The unique feature of partial anomalous pulmonary venous drainage with return to the IVC is that it presents a characteristic abnormal radiographic shadow, which descends along the right cardiac border, called the scimitar sign. Furthermore, it is also frequently complicated by hypoplasia of the right lung and cardiac deviation toward the right side of the body. Neill et al called these three findings the "scimitar syndrome." This syndrome also is associated with abnormal systemic blood supply to the right lung, abnormal bronchial anatomy, and an abnormal diaphragm.[2-4]
The scimitar sign is an important diagnostic finding for this disease, but by itself it is not necessarily a specific one. Sanger et al, Mohiuddin et al, Pearl, and Tumbarello et al reported cases in which a scimitar vein returned to both the IVC and the LA, as in our patient 1. The operation performed for this type of defect has been reported in three cases in the medical literature. Gazzaniga et al reported a case without atrial septal defect. The right atrium was opened under cardiopulmonary bypass to attempt intracardiac repair, but an intact interatrial septum was found and the operation was completed by ligation of the anomalous vein. Endo et al reported that the heart was rotated under cardiopulmonary bypass to confirm this communication, and the operation was completed with simple ligation. Thus, in two of these cases, atrial septal defect was absent, and simple ligation was sufficient. Unnecessary intracardiac examination under cardiopulmonary bypass was performed because of the incomplete preoperative diagnosis. In patient 1, retrograde angiography of the anomalous vein with balloon occlusion confirmed that there was satisfactory communication between the anomalous vein and the LA. Thus, an exact preoperative diagnosis was obtained. An exact preoperative diagnosis was required to choose an operative procedure because simple ligation is possible in some cases with an intact interatrial septum.
In contrast, Morgan and Forker, and Goodman et al reported cases presenting the scimitar sign with a normal return to the LA. In these cases, there is no need for surgery. However, only three such cases including our case have been reported. These variants may provide some insight into the embriogenesis of the scimitar vein and partial anomalous pulmonary venous drainage.
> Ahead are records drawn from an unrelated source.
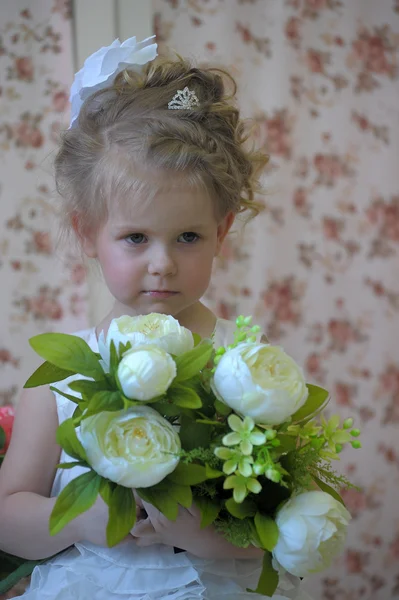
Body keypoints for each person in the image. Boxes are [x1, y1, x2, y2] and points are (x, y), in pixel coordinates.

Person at [0, 36, 312, 599]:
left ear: (221, 231)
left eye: (188, 236)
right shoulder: (59, 376)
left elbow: (287, 526)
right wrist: (76, 519)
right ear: (86, 233)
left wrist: (212, 534)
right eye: (136, 237)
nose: (162, 263)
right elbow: (6, 513)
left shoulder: (248, 371)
In normal development, the primitive connection between the pulmonary vascular bed and systemic veins disappears after connection is established between the LA and the pulmonary vein. However, the embryonic connection between the pulmonary and systemic vascular beds may persist if the communication with the LA is obstructed, resulting in partial anomalous pulmonary venous drainage. In patient 1, the embryonal connection seemed to have developed without degeneration, even after a normal pulmonary venous communication was formed. Otherwise, in patient 2, the delay in the development of the common pulmonary vein might maintain the fetal connection and form the scimitar vein. But it finally resulted in normal return to the LA without connection with the IVC.
However, it is important to make a precise diagnosis for these variant types of this disease in order to plan the best management for the patient.